少し考えて僕は先日紫から送られてきたメールを開いた。
といっても、暗号化されていて、一見バグに見える文字列でとてもメッセージ感はないんだけど。
「あった。そっか、小野楓ちゃんか。分かったよ。よろしくね」
小野楓の名前があるのを発見して、僕は思い出した。
なるほど。
最近は他で忙しくて、紫個人の頼みなのに忘れていたけど、それはそれは珍しい依頼だった。
内容はよく覚えている。
「で、破名。この子が紫が言ってた本人なの?」
「破名って呼ばないで」
「んー、じゃあハナナン」
「殺す」
「うわー怖っ。

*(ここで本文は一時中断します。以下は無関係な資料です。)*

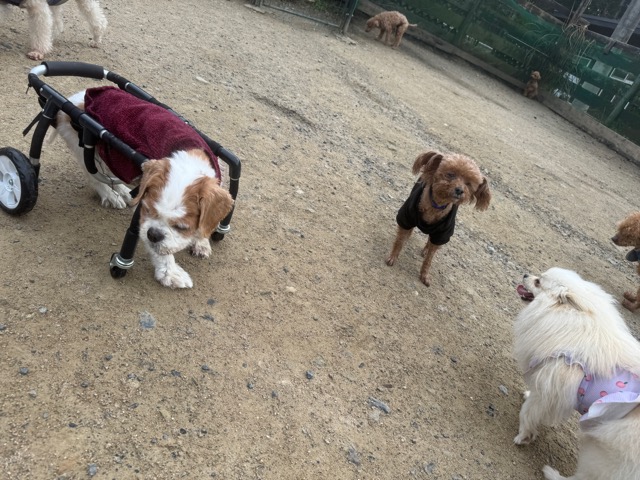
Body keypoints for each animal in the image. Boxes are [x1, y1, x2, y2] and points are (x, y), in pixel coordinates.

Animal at [54, 87, 234, 289]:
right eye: (147, 211)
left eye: (181, 227)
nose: (153, 234)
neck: (189, 159)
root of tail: (76, 99)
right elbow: (160, 250)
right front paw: (170, 273)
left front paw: (201, 241)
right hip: (85, 147)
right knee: (94, 177)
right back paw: (110, 194)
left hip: (111, 157)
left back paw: (123, 191)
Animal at [386, 151, 491, 286]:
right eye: (450, 175)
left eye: (468, 183)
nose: (460, 190)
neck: (436, 205)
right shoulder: (406, 218)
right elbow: (399, 241)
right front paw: (392, 257)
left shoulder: (442, 234)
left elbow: (429, 259)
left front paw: (424, 275)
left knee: (430, 242)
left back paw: (425, 249)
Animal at [514, 267, 640, 480]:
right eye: (539, 275)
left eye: (538, 282)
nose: (525, 274)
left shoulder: (548, 391)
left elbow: (528, 412)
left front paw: (523, 436)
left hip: (601, 451)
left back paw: (552, 473)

ね、小野楓ちゃん?」
僕がそう棒立ちの小野楓に笑うと、全くそのことを予想してなかったのか、
「えっ!」
と、驚く彼女。
なんだか、至極普通の女の子には久しぶりに会った気がする。
なんの感慨もないけど。
「いいねー。君みたいな子が好きだよ」
なーんて言ってみたり、したりしなかったり。
「えっ!!」
「小野楓さん。こんな奴の言うことなんて、放っておきなさい」
「ひどいなー。僕、ハナナンのことは好きだって言わないよ」
「ありがたい話ね」
僕がとんだ茶番を繰り広げようとしてるのを見透かしたように、彼女はこのように冷たい。
だから、僕は彼女に好きだなんて言わない。
僕が彼女にそんなこと言っても面白くないから。